ASSIGNED TASK
Turn the text read from all the records below into a JSON list of strings, with one string for each line and blank lines left out. Don't include the pictures in your answer.

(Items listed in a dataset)
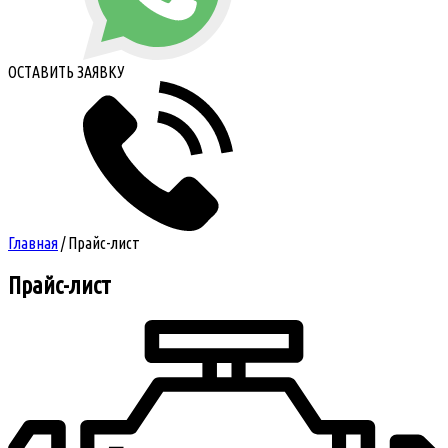
ОСТАВИТЬ ЗАЯВКУ
Главная
/
Прайс-лист
Прайс-лист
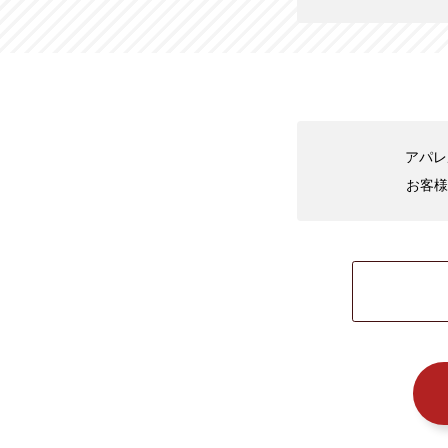
アパレ
お客様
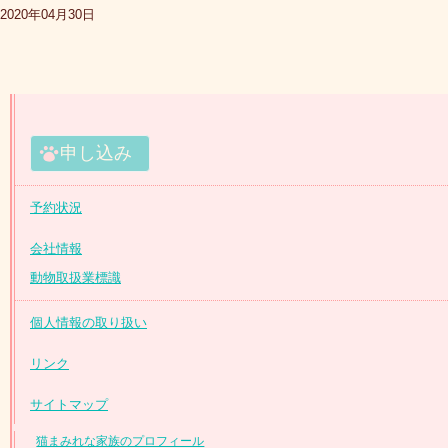
2020年04月30日
申し込み
予約状況
会社情報
動物取扱業標識
個人情報の取り扱い
リンク
サイトマップ
猫まみれな家族のプロフィール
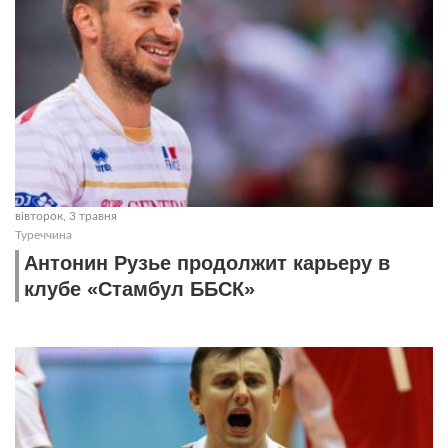
вівторок, 3 травня
Туреччина
Антонин Рузье продолжит карьеру в
клубе «Стамбул ББСК»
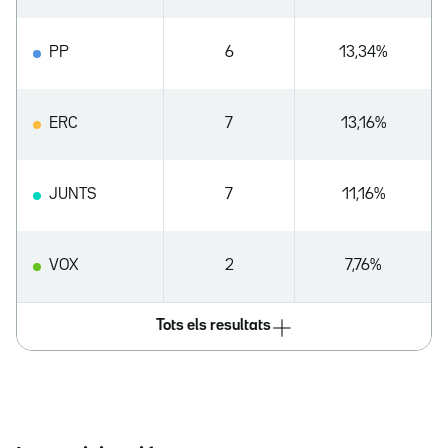
PP
6
13,34%
ERC
7
13,16%
JUNTS
7
11,16%
VOX
2
7,76%
Tots els resultats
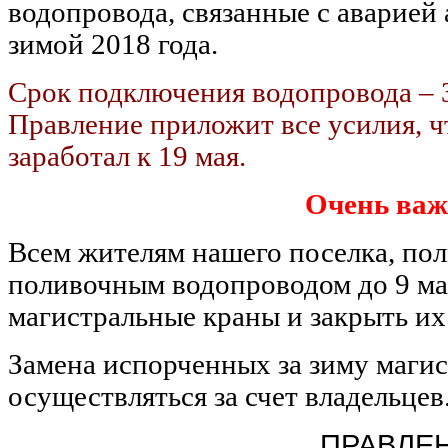
водопровода, связанные с аварией
зимой 2018 года.
Срок подключения водопровода – 3
Правление приложит все усилия, 
заработал к 19 мая.
Очень важ
Всем жителям нашего поселка, по
поливочным водопроводом до 9 ма
магистральные краны и закрыть их
Замена испорченных за зиму магис
осуществляться за счет владельцев
ПРАВЛЕ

ANSWER BOX
[
  "ОСТАВИТЬ ЗАЯВКУ",
  "Главная",
  "/",
  "Прайс-лист",
  "Прайс-лист",
  "アパレ",
  "お客様",
  "2020年04月30日",
  "申し込み",
  "予約状況",
  "会社情報",
  "動物取扱業標識",
  "個人情報の取り扱い",
  "リンク",
  "サイトマップ",
  "猫まみれな家族のプロフィール",
  "вівторок, 3 травня",
  "Туреччина",
  "Антонин Рузье продолжит карьеру в",
  "клубе «Стамбул ББСК»",
  "PP",
  "6",
  "13,34%",
  "ERC",
  "7",
  "13,16%",
  "JUNTS",
  "7",
  "11,16%",
  "VOX",
  "2",
  "7,76%",
  "Tots els resultats",
  "водопровода, связанные с аварией",
  "зимой 2018 года.",
  "Срок подключения водопровода – 3",
  "Правление приложит все усилия, ",
  "заработал к 19 мая.",
  "Очень важ",
  "Всем жителям нашего поселка, по",
  "поливочным водопроводом до 9 ма",
  "магистральные краны и закрыть их",
  "Замена испорченных за зиму магис",
  "осуществляться за счет владельцев",
  "ПРАВЛЕ"
]